[Extracted records]

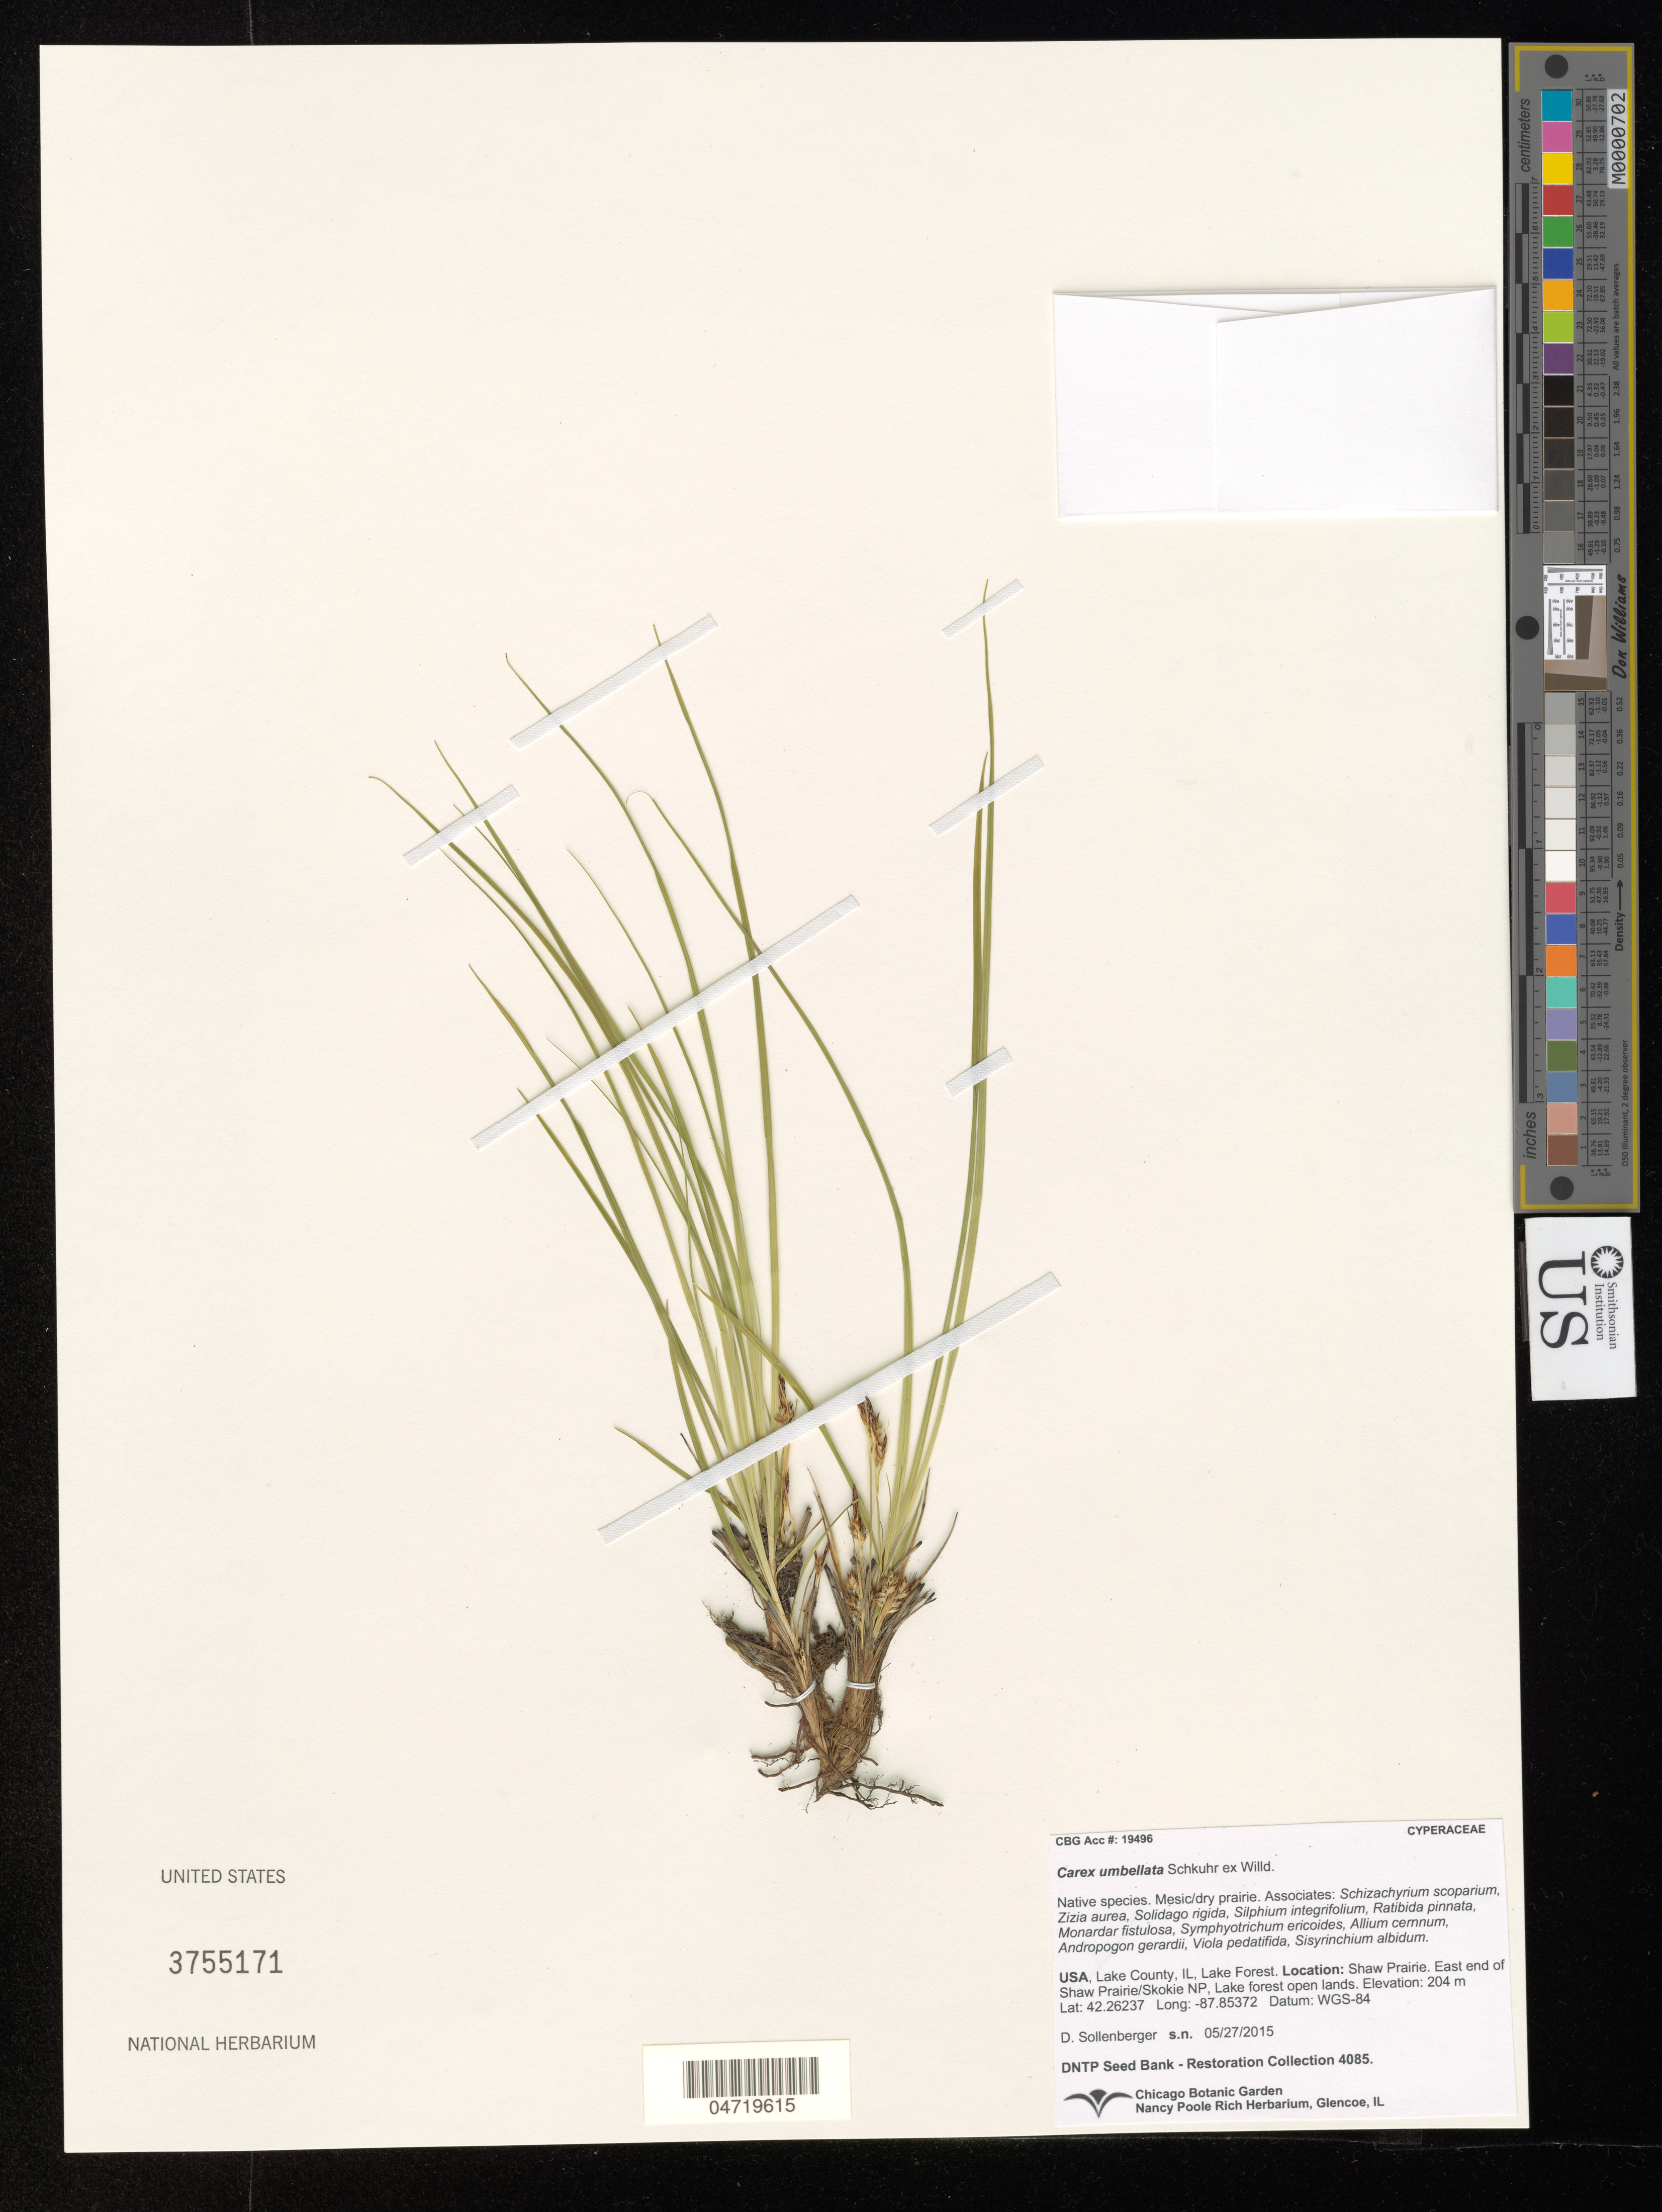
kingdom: Plantae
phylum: Tracheophyta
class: Liliopsida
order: Poales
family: Cyperaceae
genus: Carex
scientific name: Carex umbellata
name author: Schkuhr ex Willd.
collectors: D. Sollenberger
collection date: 2015-05-27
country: United States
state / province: Illinois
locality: Lake County, IL, Lake Forest. Shaw Prairie. East end of Shaw Prairie/Skokie NP, Lake forest open lands.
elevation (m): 204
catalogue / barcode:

**Given exercise:**
Put every line of the entries above into a numbered list, skipping blank lines and leaving the pictures out.

**Result:**
1. kingdom: Plantae
2. phylum: Tracheophyta
3. class: Liliopsida
4. order: Poales
5. family: Cyperaceae
6. genus: Carex
7. scientific name: Carex umbellata
8. name author: Schkuhr ex Willd.
9. collectors: D. Sollenberger
10. collection date: 2015-05-27
11. country: United States
12. state / province: Illinois
13. locality: Lake County, IL, Lake Forest. Shaw Prairie. East end of Shaw Prairie/Skokie NP, Lake forest open lands.
14. elevation (m): 204
15. catalogue / barcode:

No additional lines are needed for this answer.